# Cardinal Number - Motivation

Motivation

In informal use, a cardinal number is what is normally referred to as a counting number, provided that 0 is included: 0, 1, 2, .... They may be identified with the natural numbers beginning with 0. The counting numbers are exactly what can be defined formally as the finite cardinal numbers. Infinite cardinals only occur in higher-level mathematics and logic.

More formally, a non-zero number can be used for two purposes: to describe the size of a set, or to describe the position of an element in a sequence. For finite sets and sequences it is easy to see that these two notions coincide, since for every number describing a position in a sequence we can construct a set which has exactly the right size, e.g. 3 describes the position of 'c' in the sequence <'a','b','c','d',...>, and we can construct the set {a,b,c} which has 3 elements. However when dealing with infinite sets it is essential to distinguish between the two — the two notions are in fact different for infinite sets. Considering the position aspect leads to ordinal numbers, while the size aspect is generalized by the cardinal numbers described here.

The intuition behind the formal definition of cardinal is the construction of a notion of the relative size or "bigness" of a set without reference to the kind of members which it has. For finite sets this is easy; one simply counts the number of elements a set has. In order to compare the sizes of larger sets, it is necessary to appeal to more subtle notions.

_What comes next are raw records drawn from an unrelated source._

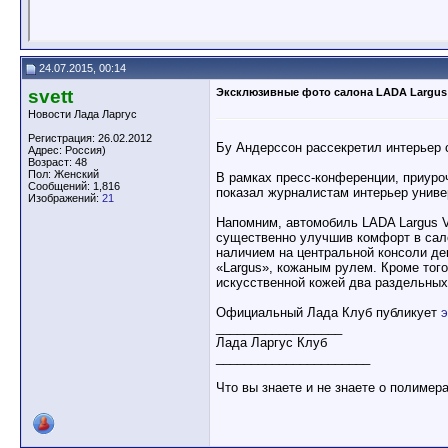
24.07.2015, 00:14
svett
Эксклюзивные фото салона LADA Largus
Новости Лада Ларгус
Регистрация: 26.02.2012
Бу Андерссон рассекретил интерьер 
Адрес: Россия)
Возраст: 48
Пол: Женский
В рамках пресс-конференции, приур
Сообщений: 1,816
показал журналистам интерьер универ
Изображений:
21
Напомним, автомобиль LADA Largus V
существенно улучшив комфорт в сало
наличием на центральной консоли де
«Largus», кожаным рулем. Кроме тог
искусственной кожей два раздельных
Официальный Лада Клуб публикует
э
__________________
Лада Ларгус Клуб
______________________
Что вы знаете и не знаете о полимер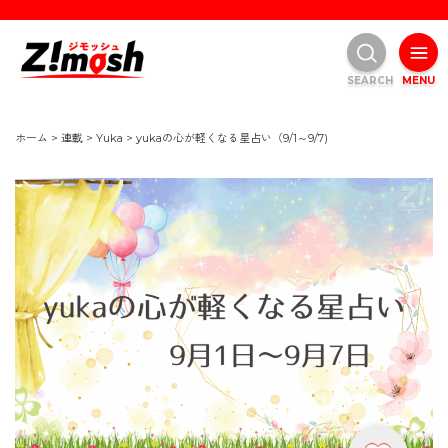
SEARCH
MENU
ホーム
>
連載
>
Yuka
>
yukaの心が軽くなる星占い（9/1～9/7)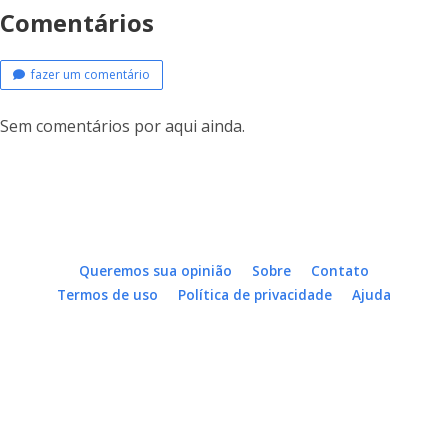
Comentários
fazer um comentário
Sem comentários por aqui ainda.
Queremos sua opinião
Sobre
Contato
Termos de uso
Política de privacidade
Ajuda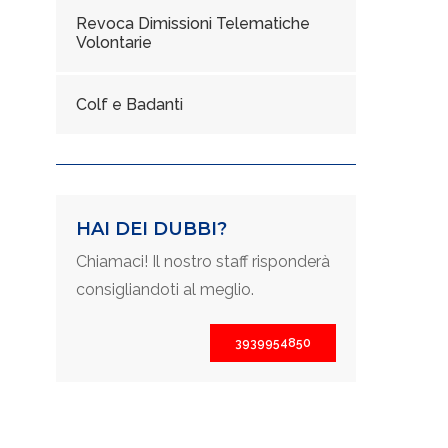
Revoca Dimissioni Telematiche
Volontarie
Colf e Badanti
HAI DEI DUBBI?
Chiamaci! Il nostro staff risponderà
consigliandoti al meglio.
3939954850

A set Y is at least as big as, or greater than or equal to a set X if there is an injective (one-to-one) mapping from the elements of X to the elements of Y. A one-to-one mapping identifies each element of the set X with a unique element of the set Y. This is most easily understood by an example; suppose we have the sets X = {1,2,3} and Y = {a,b,c,d}, then using this notion of size we would observe that there is a mapping:

1 → a
2 → b
3 → c

which is one-to-one, and hence conclude that Y has cardinality greater than or equal to X. Note the element d has no element mapping to it, but this is permitted as we only require a one-to-one mapping, and not necessarily a one-to-one and onto mapping. The advantage of this notion is that it can be extended to infinite sets.

We can then extend this to an equality-style relation. Two sets X and Y are said to have the same cardinality if there exists a bijection between X and Y. By the Schroeder-Bernstein theorem, this is equivalent to there being both a one-to-one mapping from X to Y and a one-to-one mapping from Y to X. We then write |X| = |Y|. The cardinal number of X itself is often defined as the least ordinal a with |a| = |X|. This is called the von Neumann cardinal assignment; for this definition to make sense, it must be proved that every set has the same cardinality as some ordinal; this statement is the well-ordering principle. It is however possible to discuss the relative cardinality of sets without explicitly assigning names to objects.

The classic example used is that of the infinite hotel paradox, also called Hilbert's paradox of the Grand Hotel. Suppose you are an innkeeper at a hotel with an infinite number of rooms. The hotel is full, and then a new guest arrives. It's possible to fit the extra guest in by asking the guest who was in room 1 to move to room 2, the guest in room 2 to move to room 3, and so on, leaving room 1 vacant. We can explicitly write a segment of this mapping:

1 ↔ 2
2 ↔ 3
3 ↔ 4
...
nn + 1
...

In this way we can see that the set {1,2,3,...} has the same cardinality as the set {2,3,4,...} since a bijection between the first and the second has been shown. This motivates the definition of an infinite set being any set which has a proper subset of the same cardinality; in this case {2,3,4,...} is a proper subset of {1,2,3,...}.

When considering these large objects, we might also want to see if the notion of counting order coincides with that of cardinal defined above for these infinite sets. It happens that it doesn't; by considering the above example we can see that if some object "one greater than infinity" exists, then it must have the same cardinality as the infinite set we started out with. It is possible to use a different formal notion for number, called ordinals, based on the ideas of counting and considering each number in turn, and we discover that the notions of cardinality and ordinality are divergent once we move out of the finite numbers.

It can be proved that the cardinality of the real numbers is greater than that of the natural numbers just described. This can be visualized using Cantor's diagonal argument; classic questions of cardinality (for instance the continuum hypothesis) are concerned with discovering whether there is some cardinal between some pair of other infinite cardinals. In more recent times mathematicians have been describing the properties of larger and larger cardinals.

Since cardinality is such a common concept in mathematics, a variety of names are in use. Sameness of cardinality is sometimes referred to as equipotence, equipollence, or equinumerosity. It is thus said that two sets with the same cardinality are, respectively, equipotent, equipollent, or equinumerous.